A RX J0648.0–4418 não é apenas a anã branca de rotação mais rápida já registrada, mas, também, uma das mais massivas já descobertas. Isso tem implicações diretas para sua vida útil.
Enquanto a maioria dessas anãs conhecidas possui cerca de 0,6 vezes a massa do Sol, esta estrela possui o dobro dessa massa. Isso a coloca perigosamente próxima do chamado limite de Chandrasekhar, de 1,4 massas solares, além do qual ela não pode mais se sustentar e colapsa em uma supernova.

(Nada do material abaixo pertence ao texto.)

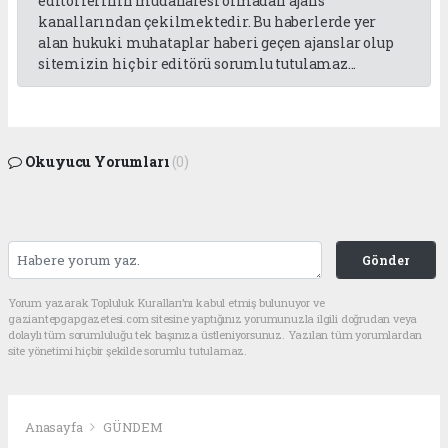
editörlerinin müdahalesi olmadan ajans
kanallarından çekilmektedir. Bu haberlerde yer
alan hukuki muhataplar haberi geçen ajanslar olup
sitemizin hiç bir editörü sorumlu tutulamaz...
Okuyucu Yorumları
(0)
Gönder
Yorum yazarak Topluluk Kuralları’nı kabul etmiş bulunuyor ve
gaziantepgapgazetesi.com sitesine yaptığınız yorumunuzla ilgili doğrudan veya
dolaylı tüm sorumluluğu tek başınıza üstleniyorsunuz. Yazılan tüm yorumlardan
site yönetimi hiçbir şekilde sorumlu tutulamaz.
Anasayfa
GÜNDEM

“Existe um limite de massa que uma anã branca pode suportar, e ele é de cerca de 1,4 massas solares”, contou Mereghetti. “A anã branca desse sistema já está muito próxima desse valor e continua acumulando massa. Os cálculos teóricos variam, mas todas as estimativas indicam que o sistema se tornará uma supernova em menos de 100 mil anos.”
Embora esse prazo pareça longo em comparação à vida humana, é extremamente curto em termos astronômicos. Para se ter uma ideia, nosso Sol, que está na metade de sua vida, tem aproximadamente 4,6 bilhões de anos. “100 mil anos é um intervalo muito breve na escala astronômica”, destacou Mereghetti.
A evolução dessa supernova será acelerada pelo fato de que a anã branca está intensificando a extração de matéria de sua estrela companheira, devido ao estágio evolutivo da doadora.
“A estrela doadora está atualmente queimando hélio, emitindo um vento tênue do qual a anã branca acumula matéria”, prosseguiu Mereghetti. “No entanto, essa estrela doadora se expandirá ao final desta fase, e suas camadas externas estarão ainda mais vulneráveis à força gravitacional da anã branca.”
O que podemos aprender com HD 49798 e RX J0648.0-4418?
Antes que esta anã branca exploda, há muito a ser estudado sobre o sistema binário HD 49798/RX J0648.0-4418. Mereghetti, que esteve envolvido na descoberta da natureza desse sistema há 16 anos, continua investigando seus mistérios.
“Muitos aspectos da emissão de raios X desse binário ainda não são totalmente compreendidos, principalmente devido à singularidade do sistema”, afirmou Mereghetti. “Observações futuras, com instrumentos mais sensíveis, ajudarão a esclarecer esses detalhes.”
A pesquisa de Mereghetti foi publicada em artigo disponível no repositório arXiv, ainda aguardando revisão por pares.